RECORDS SUPPLIED →
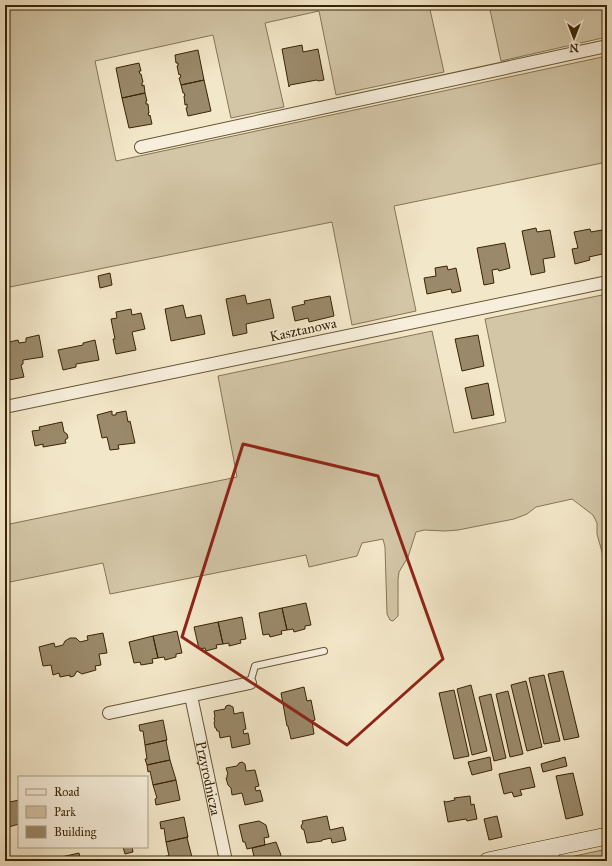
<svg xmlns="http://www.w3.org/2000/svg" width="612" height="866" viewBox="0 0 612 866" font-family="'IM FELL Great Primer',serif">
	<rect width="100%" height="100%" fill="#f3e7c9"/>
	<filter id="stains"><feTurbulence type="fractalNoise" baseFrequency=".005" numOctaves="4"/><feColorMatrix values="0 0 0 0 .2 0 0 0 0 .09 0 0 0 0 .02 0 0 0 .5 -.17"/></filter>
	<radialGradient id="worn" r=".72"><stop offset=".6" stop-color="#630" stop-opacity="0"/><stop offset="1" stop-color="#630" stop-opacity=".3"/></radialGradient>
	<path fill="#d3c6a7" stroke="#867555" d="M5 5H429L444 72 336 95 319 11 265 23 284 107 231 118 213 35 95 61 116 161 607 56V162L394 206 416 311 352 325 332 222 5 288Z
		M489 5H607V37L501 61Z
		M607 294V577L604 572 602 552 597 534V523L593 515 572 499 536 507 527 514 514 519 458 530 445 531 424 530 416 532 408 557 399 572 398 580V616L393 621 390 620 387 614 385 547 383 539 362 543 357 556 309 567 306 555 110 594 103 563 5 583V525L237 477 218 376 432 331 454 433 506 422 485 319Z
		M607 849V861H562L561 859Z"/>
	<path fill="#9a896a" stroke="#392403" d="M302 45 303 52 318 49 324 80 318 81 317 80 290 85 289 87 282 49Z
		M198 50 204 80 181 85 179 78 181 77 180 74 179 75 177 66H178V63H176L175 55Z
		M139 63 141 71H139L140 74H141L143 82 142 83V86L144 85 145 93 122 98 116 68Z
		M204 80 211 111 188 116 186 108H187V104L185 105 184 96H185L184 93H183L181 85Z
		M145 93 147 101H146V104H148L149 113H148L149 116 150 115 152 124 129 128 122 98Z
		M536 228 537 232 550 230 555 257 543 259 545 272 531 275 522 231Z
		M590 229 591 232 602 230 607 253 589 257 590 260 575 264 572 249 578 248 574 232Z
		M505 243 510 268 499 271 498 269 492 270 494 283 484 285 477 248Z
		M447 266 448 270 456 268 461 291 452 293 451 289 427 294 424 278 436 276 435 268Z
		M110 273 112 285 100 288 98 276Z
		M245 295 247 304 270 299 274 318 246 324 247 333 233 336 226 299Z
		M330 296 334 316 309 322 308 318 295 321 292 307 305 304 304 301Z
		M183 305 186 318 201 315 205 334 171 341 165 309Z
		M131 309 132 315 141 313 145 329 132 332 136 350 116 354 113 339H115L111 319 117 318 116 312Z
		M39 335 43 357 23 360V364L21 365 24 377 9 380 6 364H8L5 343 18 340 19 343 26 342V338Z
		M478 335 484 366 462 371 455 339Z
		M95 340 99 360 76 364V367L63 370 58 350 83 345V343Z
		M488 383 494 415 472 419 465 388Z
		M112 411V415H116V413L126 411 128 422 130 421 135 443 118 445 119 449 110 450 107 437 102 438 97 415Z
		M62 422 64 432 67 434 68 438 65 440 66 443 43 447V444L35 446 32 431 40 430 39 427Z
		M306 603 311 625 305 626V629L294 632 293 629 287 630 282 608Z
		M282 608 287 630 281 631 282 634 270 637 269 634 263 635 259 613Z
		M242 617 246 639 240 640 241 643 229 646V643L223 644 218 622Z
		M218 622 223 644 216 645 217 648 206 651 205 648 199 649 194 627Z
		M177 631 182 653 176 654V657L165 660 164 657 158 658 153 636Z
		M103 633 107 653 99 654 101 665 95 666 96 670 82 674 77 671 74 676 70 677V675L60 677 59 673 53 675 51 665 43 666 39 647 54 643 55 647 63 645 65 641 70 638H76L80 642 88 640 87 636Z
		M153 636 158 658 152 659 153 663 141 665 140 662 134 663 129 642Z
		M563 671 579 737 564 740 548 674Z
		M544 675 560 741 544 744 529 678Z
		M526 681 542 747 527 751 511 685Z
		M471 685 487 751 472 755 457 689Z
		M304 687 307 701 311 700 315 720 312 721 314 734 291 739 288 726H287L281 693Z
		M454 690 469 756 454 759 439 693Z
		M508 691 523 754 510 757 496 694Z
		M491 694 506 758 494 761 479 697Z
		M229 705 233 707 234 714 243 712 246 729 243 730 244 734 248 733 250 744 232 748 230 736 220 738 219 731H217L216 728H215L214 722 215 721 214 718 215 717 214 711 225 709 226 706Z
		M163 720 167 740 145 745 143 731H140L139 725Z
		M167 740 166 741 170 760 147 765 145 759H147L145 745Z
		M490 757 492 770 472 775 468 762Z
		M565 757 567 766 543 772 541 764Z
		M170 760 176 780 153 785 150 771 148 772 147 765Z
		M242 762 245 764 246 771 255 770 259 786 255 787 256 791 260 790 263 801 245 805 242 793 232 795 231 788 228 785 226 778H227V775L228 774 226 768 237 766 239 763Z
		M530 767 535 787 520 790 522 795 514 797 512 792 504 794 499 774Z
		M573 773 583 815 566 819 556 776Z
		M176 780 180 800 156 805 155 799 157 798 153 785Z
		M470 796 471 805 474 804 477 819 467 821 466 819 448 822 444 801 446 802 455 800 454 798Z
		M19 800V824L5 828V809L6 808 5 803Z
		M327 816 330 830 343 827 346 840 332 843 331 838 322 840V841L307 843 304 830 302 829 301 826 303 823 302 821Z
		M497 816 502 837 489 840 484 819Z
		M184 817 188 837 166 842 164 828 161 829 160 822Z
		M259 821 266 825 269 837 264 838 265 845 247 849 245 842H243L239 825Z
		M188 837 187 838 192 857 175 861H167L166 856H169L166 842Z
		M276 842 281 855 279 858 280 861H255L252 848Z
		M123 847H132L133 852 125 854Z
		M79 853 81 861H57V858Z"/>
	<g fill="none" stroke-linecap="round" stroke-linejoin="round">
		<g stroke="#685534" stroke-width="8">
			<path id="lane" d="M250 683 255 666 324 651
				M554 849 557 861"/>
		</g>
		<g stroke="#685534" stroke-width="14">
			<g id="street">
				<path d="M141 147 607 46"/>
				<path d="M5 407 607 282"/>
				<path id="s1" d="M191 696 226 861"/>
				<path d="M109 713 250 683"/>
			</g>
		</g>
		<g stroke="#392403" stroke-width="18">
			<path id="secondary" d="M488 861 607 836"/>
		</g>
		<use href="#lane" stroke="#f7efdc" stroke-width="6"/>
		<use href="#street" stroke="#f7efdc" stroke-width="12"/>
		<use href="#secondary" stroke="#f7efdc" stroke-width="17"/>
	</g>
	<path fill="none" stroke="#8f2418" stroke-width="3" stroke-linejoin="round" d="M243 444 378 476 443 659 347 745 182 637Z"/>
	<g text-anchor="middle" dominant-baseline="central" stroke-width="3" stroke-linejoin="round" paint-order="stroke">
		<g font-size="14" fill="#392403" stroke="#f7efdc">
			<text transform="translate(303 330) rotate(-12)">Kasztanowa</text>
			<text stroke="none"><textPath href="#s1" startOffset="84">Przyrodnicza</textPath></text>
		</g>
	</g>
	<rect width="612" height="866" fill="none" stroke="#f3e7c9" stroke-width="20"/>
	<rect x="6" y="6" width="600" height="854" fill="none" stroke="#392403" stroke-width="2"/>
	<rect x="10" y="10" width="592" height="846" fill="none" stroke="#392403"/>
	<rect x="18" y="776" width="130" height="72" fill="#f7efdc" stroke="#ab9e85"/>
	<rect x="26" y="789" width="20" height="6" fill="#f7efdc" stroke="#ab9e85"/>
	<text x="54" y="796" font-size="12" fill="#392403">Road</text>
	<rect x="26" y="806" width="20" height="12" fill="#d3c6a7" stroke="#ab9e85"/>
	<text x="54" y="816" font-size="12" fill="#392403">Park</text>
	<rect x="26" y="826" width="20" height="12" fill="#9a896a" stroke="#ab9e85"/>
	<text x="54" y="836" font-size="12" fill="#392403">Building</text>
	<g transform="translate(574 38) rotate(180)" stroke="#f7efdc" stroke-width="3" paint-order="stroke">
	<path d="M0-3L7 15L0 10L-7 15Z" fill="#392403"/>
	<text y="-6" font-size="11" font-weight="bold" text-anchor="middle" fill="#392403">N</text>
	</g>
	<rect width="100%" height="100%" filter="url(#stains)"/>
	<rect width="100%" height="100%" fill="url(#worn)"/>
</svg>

WORK REQUIRED →
Please go line by line through the records above, copying each one that holds the string "worn".

THE COMPLETED TASK →
	<radialGradient id="worn" r=".72"><stop offset=".6" stop-color="#630" stop-opacity="0"/><stop offset="1" stop-color="#630" stop-opacity=".3"/></radialGradient>
	<rect width="100%" height="100%" fill="url(#worn)"/>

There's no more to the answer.